5) Expression of Cre recombinase in the renal cortex and renal medulla
Figure 5. Fluorescence detection of tdTomato protein in the renal cortex and medulla. The results show orange fluorescence signals in the renal tubular epithelial cells of Cre+ mice, indicating Cre-mediated recombination in these cell types. In contrast, corresponding tissues in Cre- mice exhibit no Cre recombinase activity.
d. Summary
In Cdh16-iCre mice, Cre recombinase expression is primarily concentrated in the adult mouse kidney (renal tubular epithelium) and ureter (epithelial cells). Additionally, recombination signals are observed in the uterus (columnar epithelium), epididymis (pseudostratified epithelial cells), stomach (mucosal layer cells), pancreas (ductal cells, acinar cells, and islet cells), lung (alveolar and bronchial epithelial cells), and aorta (smooth muscle).
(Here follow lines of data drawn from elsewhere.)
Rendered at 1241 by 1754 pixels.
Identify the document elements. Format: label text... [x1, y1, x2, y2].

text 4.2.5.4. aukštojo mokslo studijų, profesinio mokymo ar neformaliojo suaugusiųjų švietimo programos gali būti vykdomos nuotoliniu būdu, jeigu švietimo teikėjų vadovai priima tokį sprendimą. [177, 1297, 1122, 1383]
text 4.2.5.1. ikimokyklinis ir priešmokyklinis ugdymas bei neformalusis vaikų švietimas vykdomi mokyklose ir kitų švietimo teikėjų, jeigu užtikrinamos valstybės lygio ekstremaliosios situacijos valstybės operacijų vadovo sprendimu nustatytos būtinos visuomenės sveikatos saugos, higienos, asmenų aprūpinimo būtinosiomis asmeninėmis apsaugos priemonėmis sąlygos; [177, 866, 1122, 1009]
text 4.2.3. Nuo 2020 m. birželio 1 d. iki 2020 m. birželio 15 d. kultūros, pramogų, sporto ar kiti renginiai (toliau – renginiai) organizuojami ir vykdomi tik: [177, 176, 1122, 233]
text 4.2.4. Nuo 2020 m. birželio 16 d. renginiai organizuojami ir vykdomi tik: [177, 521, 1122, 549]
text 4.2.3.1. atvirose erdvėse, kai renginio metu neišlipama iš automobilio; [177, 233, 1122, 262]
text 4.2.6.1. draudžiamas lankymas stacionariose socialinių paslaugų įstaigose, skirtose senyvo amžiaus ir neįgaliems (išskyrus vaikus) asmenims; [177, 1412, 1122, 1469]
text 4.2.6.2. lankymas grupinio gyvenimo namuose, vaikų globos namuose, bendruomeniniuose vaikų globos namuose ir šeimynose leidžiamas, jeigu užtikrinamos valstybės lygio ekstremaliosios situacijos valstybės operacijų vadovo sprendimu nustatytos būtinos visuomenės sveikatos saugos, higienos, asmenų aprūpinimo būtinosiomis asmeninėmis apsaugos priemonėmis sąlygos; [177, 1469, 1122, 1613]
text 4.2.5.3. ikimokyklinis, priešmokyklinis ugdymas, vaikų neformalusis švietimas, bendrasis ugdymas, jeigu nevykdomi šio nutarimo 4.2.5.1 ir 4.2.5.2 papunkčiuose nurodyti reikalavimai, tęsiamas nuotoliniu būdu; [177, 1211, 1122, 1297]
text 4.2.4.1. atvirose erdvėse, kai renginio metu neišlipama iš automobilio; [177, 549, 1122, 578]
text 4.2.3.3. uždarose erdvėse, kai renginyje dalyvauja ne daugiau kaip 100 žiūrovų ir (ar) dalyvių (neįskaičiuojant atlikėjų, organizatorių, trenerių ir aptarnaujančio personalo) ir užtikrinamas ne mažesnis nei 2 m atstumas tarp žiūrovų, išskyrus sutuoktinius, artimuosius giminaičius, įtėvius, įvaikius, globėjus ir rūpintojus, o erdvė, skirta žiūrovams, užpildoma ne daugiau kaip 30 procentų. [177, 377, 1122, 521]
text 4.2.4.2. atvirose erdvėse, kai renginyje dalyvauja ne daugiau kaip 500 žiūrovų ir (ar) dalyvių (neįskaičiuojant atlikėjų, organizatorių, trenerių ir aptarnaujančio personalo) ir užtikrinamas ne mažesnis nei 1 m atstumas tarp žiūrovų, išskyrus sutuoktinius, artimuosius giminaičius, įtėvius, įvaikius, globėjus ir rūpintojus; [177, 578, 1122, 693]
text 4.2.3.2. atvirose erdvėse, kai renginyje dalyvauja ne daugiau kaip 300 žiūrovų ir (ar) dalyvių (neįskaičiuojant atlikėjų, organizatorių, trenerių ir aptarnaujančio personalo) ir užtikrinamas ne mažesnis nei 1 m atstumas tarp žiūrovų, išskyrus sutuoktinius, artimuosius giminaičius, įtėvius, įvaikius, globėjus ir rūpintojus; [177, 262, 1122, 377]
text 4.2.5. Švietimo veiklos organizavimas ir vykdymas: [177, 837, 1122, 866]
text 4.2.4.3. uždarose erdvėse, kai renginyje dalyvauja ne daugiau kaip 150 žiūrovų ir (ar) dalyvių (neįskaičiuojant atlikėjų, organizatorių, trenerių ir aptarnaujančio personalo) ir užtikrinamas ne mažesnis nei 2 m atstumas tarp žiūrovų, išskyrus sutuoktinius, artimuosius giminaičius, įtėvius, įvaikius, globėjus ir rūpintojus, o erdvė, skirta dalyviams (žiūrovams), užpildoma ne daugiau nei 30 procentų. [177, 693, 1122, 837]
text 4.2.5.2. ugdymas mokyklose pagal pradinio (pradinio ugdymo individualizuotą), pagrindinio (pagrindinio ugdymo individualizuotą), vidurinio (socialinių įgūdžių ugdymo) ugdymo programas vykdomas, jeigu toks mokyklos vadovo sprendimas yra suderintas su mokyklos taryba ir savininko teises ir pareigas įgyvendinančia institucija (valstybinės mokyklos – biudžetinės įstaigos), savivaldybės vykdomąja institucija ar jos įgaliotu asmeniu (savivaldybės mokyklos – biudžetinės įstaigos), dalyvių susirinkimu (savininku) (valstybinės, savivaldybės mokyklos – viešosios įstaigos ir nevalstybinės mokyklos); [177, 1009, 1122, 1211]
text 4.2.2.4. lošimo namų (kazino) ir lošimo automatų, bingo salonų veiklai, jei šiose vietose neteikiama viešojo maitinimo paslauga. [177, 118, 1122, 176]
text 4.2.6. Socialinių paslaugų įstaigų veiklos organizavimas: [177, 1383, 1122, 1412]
However, no fluorescence signal is detected in the testes, ovaries, or white adipose tissue. Overall, this model can be used for tissue-specific research targeting renal tubular epithelial cells.
Announcement
The insertion site of the Cre recombinase gene expression cassette in this strain is located on chromosome 8. Please avoid breeding with gene-edited mice targeting genes on the same chromosome as the Cre mouse when conducting mating.